Tax returns are typically submitted between April and June following the end of the tax year. Once the tax return is submitted and where taxes are due, any tax payments are due by the end of August each year.

Under the non-habitual resident (NHR) regime, assuming that the income is from a foreign source in a jurisdiction which is not classed as a tax haven, dividends, interest, royalties, some distributions from funds, rental income and real estate capital gains are usually exempt from tax in Portugal. This is also the case for employment income which is effectively taxed at source and for self-employment income which derives from a high value-added activity and where the individual has a fixed base in the state of source.
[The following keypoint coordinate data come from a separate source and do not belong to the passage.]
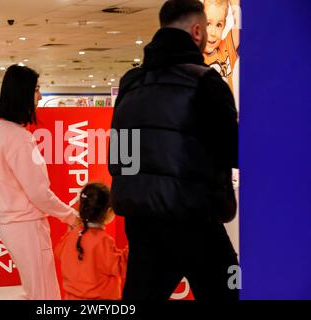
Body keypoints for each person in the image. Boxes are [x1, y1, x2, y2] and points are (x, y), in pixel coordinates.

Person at [108, 0, 239, 301]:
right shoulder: (206, 82)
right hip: (196, 221)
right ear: (196, 31)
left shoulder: (131, 84)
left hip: (142, 223)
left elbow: (120, 156)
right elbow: (232, 150)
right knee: (233, 291)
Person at [0, 65, 79, 300]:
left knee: (35, 291)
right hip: (26, 226)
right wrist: (71, 216)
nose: (40, 96)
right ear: (23, 92)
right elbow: (39, 193)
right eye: (36, 89)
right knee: (45, 295)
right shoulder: (19, 138)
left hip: (12, 225)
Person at [55, 183, 129, 300]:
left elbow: (59, 252)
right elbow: (119, 267)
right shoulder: (102, 240)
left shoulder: (72, 235)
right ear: (109, 211)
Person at [203, 0, 240, 92]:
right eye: (208, 24)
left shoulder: (226, 48)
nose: (213, 33)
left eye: (219, 25)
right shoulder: (194, 54)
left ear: (224, 27)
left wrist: (234, 4)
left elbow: (239, 24)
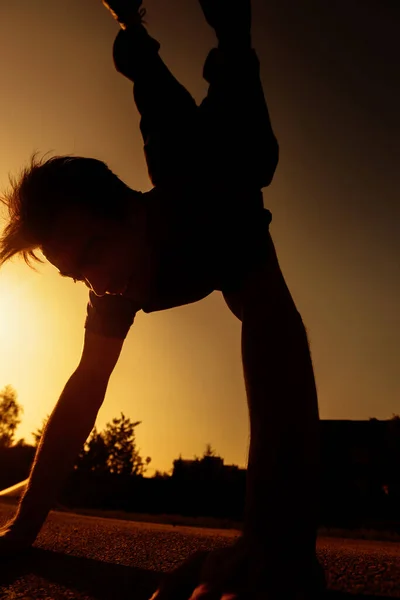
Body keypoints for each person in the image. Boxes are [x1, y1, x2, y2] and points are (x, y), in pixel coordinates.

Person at [0, 0, 326, 597]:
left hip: (220, 160)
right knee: (154, 87)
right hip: (181, 159)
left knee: (240, 134)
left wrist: (275, 543)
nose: (95, 283)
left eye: (94, 254)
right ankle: (133, 28)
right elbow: (83, 390)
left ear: (131, 211)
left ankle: (226, 26)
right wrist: (22, 529)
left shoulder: (208, 209)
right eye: (77, 275)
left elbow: (273, 324)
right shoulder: (110, 284)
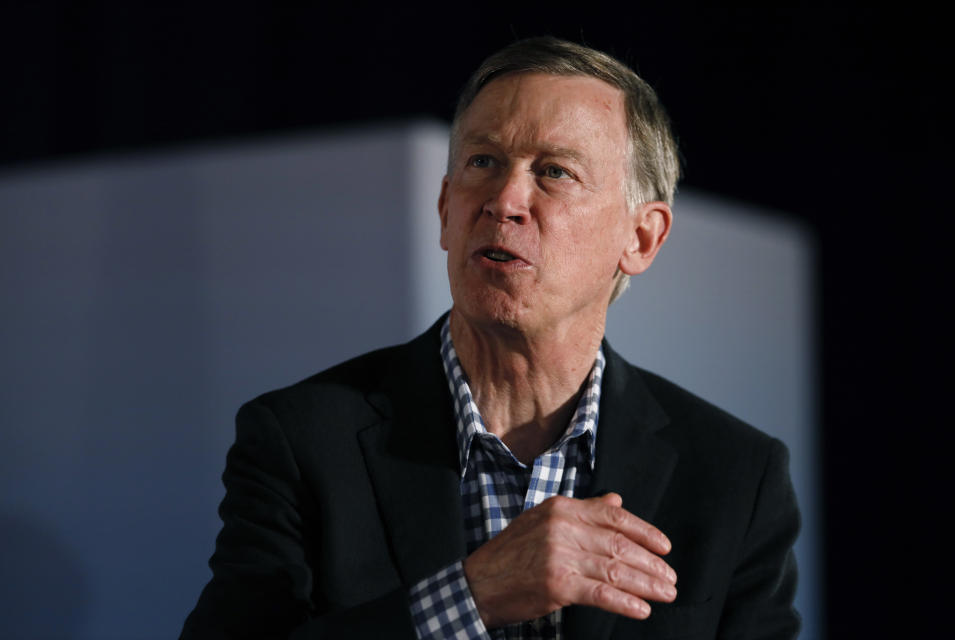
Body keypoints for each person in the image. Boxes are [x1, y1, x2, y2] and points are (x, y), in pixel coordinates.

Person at [181, 37, 800, 640]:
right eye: (483, 162)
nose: (504, 200)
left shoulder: (733, 475)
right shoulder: (302, 440)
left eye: (555, 171)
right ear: (446, 207)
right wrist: (467, 600)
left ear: (640, 239)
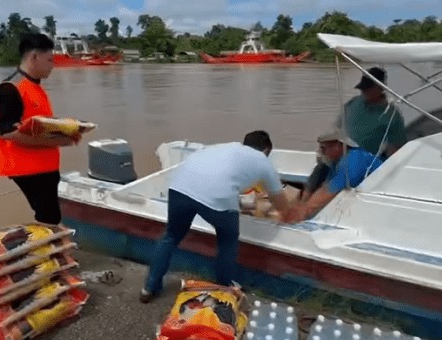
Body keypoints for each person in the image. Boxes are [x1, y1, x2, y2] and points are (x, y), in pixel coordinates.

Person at [140, 131, 291, 303]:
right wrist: (289, 214)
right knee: (228, 239)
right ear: (266, 150)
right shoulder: (263, 161)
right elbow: (280, 202)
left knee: (171, 236)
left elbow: (222, 177)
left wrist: (237, 202)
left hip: (179, 188)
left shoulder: (226, 147)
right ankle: (224, 285)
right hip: (216, 197)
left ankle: (149, 288)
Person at [0, 33, 78, 226]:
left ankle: (45, 250)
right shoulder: (9, 88)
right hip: (25, 165)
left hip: (43, 162)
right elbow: (8, 132)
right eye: (49, 60)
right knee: (49, 215)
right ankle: (42, 251)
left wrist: (66, 132)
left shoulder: (35, 88)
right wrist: (58, 141)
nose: (52, 65)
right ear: (34, 57)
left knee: (49, 214)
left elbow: (37, 124)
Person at [301, 66, 406, 202]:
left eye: (368, 88)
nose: (364, 91)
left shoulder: (392, 115)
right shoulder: (353, 104)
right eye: (362, 88)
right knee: (321, 168)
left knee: (336, 185)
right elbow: (336, 129)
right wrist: (325, 148)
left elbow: (395, 148)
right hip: (339, 153)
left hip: (363, 161)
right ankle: (304, 200)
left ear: (381, 87)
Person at [283, 131, 383, 223]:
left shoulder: (354, 159)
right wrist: (301, 203)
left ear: (338, 146)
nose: (321, 152)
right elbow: (313, 181)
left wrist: (302, 212)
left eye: (323, 148)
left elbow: (329, 190)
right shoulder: (334, 160)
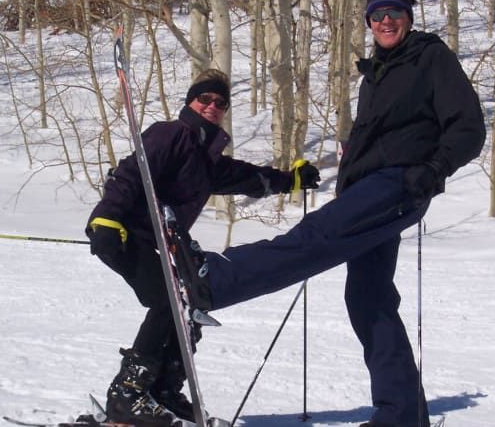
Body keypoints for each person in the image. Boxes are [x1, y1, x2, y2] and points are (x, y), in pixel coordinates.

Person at [182, 0, 485, 427]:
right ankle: (402, 418)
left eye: (394, 13)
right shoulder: (379, 72)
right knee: (368, 297)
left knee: (315, 238)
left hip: (398, 182)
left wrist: (431, 170)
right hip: (371, 186)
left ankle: (217, 280)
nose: (386, 21)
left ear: (409, 18)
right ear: (368, 21)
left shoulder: (430, 57)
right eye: (378, 15)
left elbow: (469, 127)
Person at [85, 69, 320, 426]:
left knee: (186, 305)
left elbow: (249, 178)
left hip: (153, 243)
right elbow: (131, 172)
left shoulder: (206, 159)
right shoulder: (171, 134)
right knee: (168, 301)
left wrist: (290, 181)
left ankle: (162, 390)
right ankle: (128, 394)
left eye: (220, 103)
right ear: (191, 102)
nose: (212, 106)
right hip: (121, 233)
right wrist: (106, 217)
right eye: (204, 99)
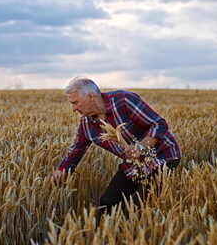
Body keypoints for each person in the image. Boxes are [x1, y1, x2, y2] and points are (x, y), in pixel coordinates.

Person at [51, 77, 181, 217]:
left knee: (148, 205)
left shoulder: (124, 100)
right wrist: (61, 169)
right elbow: (75, 151)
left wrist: (141, 147)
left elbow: (159, 124)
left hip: (163, 156)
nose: (73, 109)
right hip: (134, 165)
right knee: (107, 203)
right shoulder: (86, 125)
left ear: (90, 97)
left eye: (75, 103)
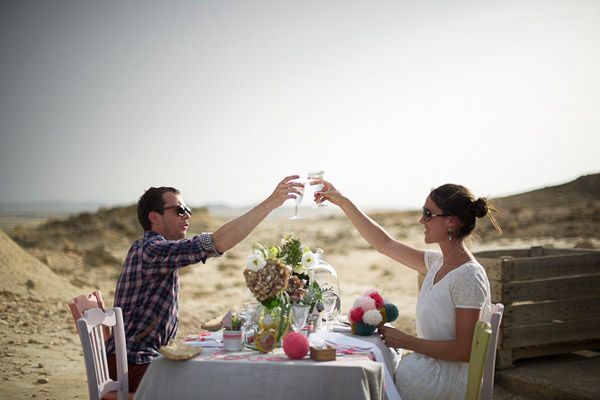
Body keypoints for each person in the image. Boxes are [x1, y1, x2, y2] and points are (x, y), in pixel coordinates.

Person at [106, 175, 303, 392]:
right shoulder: (151, 251)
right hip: (135, 366)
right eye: (179, 210)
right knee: (216, 383)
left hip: (141, 361)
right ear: (155, 217)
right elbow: (216, 242)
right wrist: (270, 203)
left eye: (188, 209)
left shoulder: (155, 250)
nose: (187, 215)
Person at [313, 180, 501, 400]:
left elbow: (464, 350)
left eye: (428, 213)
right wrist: (343, 202)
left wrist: (406, 342)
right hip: (429, 370)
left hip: (442, 382)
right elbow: (384, 244)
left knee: (353, 385)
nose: (421, 219)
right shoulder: (438, 263)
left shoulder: (468, 276)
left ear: (451, 222)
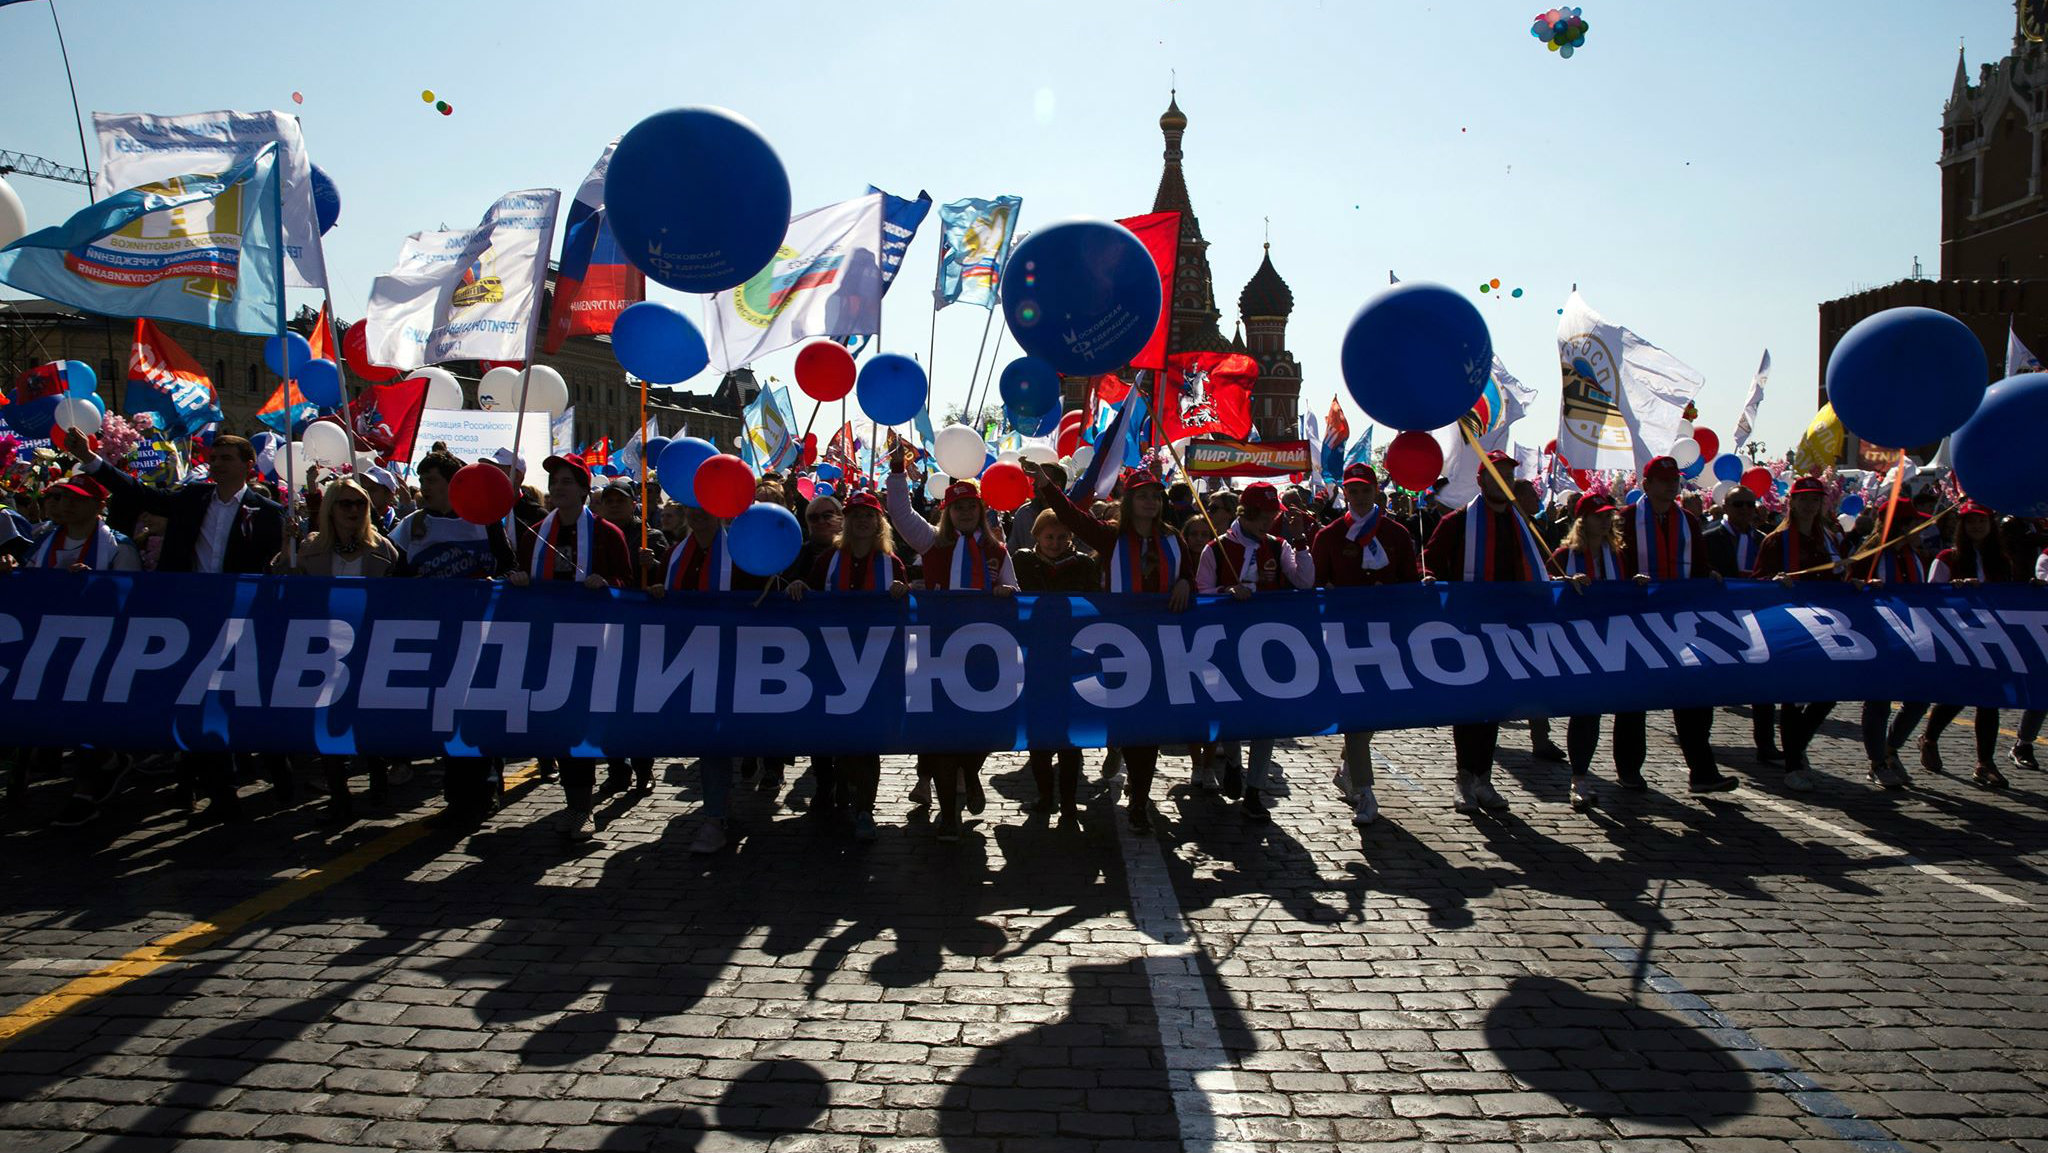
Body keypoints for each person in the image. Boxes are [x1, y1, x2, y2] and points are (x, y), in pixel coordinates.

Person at [68, 428, 286, 824]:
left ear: (248, 466)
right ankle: (215, 789)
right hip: (188, 616)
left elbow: (274, 567)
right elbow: (138, 493)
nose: (217, 464)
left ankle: (237, 782)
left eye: (226, 459)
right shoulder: (190, 499)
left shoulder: (268, 513)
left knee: (228, 703)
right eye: (214, 458)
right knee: (193, 700)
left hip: (239, 620)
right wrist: (91, 459)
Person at [1032, 465, 1190, 832]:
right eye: (1143, 495)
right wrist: (1047, 486)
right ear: (1129, 501)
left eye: (1156, 495)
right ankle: (1121, 764)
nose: (1150, 502)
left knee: (1147, 727)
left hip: (1161, 647)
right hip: (1116, 647)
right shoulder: (1111, 539)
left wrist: (1184, 581)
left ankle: (1138, 799)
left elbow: (1190, 577)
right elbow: (1073, 515)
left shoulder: (1174, 540)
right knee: (1122, 722)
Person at [886, 444, 1017, 842]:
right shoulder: (932, 544)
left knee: (984, 731)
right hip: (938, 650)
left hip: (982, 655)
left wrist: (1006, 592)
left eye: (971, 508)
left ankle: (972, 773)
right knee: (941, 735)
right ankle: (948, 814)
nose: (964, 514)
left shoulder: (997, 549)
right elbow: (901, 514)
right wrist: (896, 471)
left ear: (981, 511)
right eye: (957, 508)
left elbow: (1015, 588)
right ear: (948, 512)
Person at [509, 454, 632, 842]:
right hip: (549, 645)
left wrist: (607, 582)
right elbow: (522, 577)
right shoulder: (534, 535)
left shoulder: (607, 534)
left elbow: (628, 585)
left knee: (584, 723)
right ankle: (576, 801)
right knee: (563, 725)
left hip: (596, 646)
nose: (558, 487)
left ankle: (584, 804)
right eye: (555, 482)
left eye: (566, 482)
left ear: (583, 490)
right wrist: (518, 581)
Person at [1423, 451, 1553, 814]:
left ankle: (1484, 779)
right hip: (1466, 631)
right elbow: (1430, 559)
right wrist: (1430, 577)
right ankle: (1464, 779)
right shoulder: (1457, 522)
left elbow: (1538, 572)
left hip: (1509, 632)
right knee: (1469, 708)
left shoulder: (1523, 525)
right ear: (1481, 481)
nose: (1505, 482)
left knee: (1495, 707)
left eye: (1510, 477)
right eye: (1497, 476)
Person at [785, 490, 908, 841]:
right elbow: (808, 593)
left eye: (869, 515)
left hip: (874, 666)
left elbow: (906, 611)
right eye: (856, 515)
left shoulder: (891, 563)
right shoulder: (828, 561)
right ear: (846, 521)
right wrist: (797, 585)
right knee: (835, 738)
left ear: (878, 522)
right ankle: (837, 790)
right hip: (830, 663)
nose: (862, 521)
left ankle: (865, 810)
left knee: (867, 744)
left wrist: (902, 593)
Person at [1620, 457, 1740, 794]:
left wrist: (1709, 574)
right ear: (1646, 484)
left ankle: (1702, 771)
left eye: (1674, 479)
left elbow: (1699, 564)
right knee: (1634, 701)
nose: (1670, 485)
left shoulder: (1688, 521)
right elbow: (1615, 564)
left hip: (1683, 624)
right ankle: (1629, 770)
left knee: (1694, 697)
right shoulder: (1626, 520)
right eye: (1662, 480)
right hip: (1637, 622)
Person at [1196, 481, 1314, 822]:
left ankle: (1255, 790)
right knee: (1230, 715)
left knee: (1266, 721)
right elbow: (1203, 592)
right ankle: (1232, 761)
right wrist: (1225, 591)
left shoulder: (1277, 547)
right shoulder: (1216, 549)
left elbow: (1304, 581)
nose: (1266, 523)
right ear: (1245, 513)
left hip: (1269, 648)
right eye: (1261, 516)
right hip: (1225, 648)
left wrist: (1300, 540)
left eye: (1271, 515)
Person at [1311, 463, 1420, 826]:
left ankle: (1348, 767)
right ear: (1344, 493)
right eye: (1353, 491)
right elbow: (1317, 584)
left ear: (1376, 492)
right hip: (1344, 639)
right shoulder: (1328, 536)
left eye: (1365, 490)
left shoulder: (1397, 533)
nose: (1359, 497)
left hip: (1386, 638)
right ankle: (1366, 792)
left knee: (1373, 712)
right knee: (1355, 714)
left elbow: (1410, 581)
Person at [1751, 475, 1845, 792]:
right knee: (1791, 698)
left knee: (1829, 692)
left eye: (1815, 499)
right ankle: (1793, 764)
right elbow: (1758, 582)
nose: (1809, 505)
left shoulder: (1830, 540)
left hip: (1826, 626)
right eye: (1803, 499)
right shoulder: (1776, 541)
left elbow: (1841, 577)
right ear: (1793, 502)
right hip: (1790, 626)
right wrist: (1776, 582)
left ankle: (1796, 745)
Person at [1922, 503, 2014, 788]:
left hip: (1991, 637)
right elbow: (1929, 597)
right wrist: (1957, 589)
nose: (1976, 527)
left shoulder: (2001, 560)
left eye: (1982, 521)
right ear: (1961, 526)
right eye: (1970, 522)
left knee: (1989, 699)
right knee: (1956, 695)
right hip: (1957, 637)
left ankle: (1984, 762)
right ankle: (1929, 737)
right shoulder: (1947, 558)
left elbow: (2009, 596)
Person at [1552, 494, 1625, 811]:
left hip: (1610, 642)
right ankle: (1577, 774)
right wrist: (1563, 582)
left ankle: (1584, 775)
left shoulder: (1618, 555)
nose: (1606, 521)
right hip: (1572, 643)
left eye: (1609, 516)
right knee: (1583, 709)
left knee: (1592, 711)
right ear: (1583, 520)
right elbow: (1541, 588)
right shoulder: (1564, 554)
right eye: (1599, 516)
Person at [1855, 499, 1934, 792]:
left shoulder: (1915, 556)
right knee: (1879, 702)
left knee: (1920, 698)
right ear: (1901, 526)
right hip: (1878, 639)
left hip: (1913, 638)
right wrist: (1864, 589)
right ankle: (1877, 762)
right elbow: (1847, 589)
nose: (1921, 529)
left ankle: (1891, 748)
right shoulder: (1870, 555)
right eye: (1916, 524)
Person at [1702, 484, 1781, 763]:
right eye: (1739, 505)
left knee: (1765, 684)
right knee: (1709, 685)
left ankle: (1766, 745)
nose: (1746, 510)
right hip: (1719, 619)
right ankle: (1701, 745)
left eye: (1751, 504)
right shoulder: (1709, 538)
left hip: (1758, 620)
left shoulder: (1765, 540)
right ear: (1726, 507)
This is the general NHR tax framework; each individual’s situation must be carefully analysed on a standalone basis for each type of income and asset.

What about inheritances taxation?

Assets received through inheritance are subject to stamp duty in Portugal, as long as the territoriality principle is met – only assets deemed to be located in Portugal for stamp duty purposes are subject to this tax, such as immovable property located in Portugal; movable property registered or subject to registration in Portugal; equity in companies with their registered office, effective management or permanent establishment in Portugal (provided that, in this case, the heir is domiciled in Portugal) and monetary amounts deposited in institutions with their registered office, effective management or permanent establishment in Portugal.

The applicable rate is 10%; and when the asset inherited relates to real estate in the Portuguese territory, the applicable rate is 10.8%.

However, where the heirs are descendants or ascendants (eg, parents, children, grandchildren) or the spouse, an exemption from stamp duty applies.

What about Real Estate taxation?

With regard to real estate:

The acquisition of property in Portugal is subject to two distinct taxes: real estate transfer tax (RETT) and stamp duty. Both are based on the price or on the tax value of the property, whichever is higher.

Acquiring at least 75% of the shares in a company which owns real estate in Portugal may also trigger RETT, should the real estate in Portugal represent at least 50% of the assets of the company.

RETT rates range between 2% and 8%, depending on the acquisition value and the location/parish of the property.

Stamp duty is due at a rate of 0.8%.

If the buyer be directly or indirectly resident in a tax haven jurisdiction, the RETT rate is aggravated to 10%.

The ownership of property in Portugal establishes an obligation to pay real estate tax (RET) and, in certain situations, RET add-on.

What countries are included in the Schengen Area?

Austria, Belgium, Czech Republic, Denmark, Estonia, Finland, France, Germany, Greece, Hungary, Iceland, Italy, Latvia, Liechtenstein, Lithuania, Luxembourg, Malta, Netherlands, Norway, Poland, Portugal, Slovakia, Slovenia, Spain, Sweden, and Switzerland.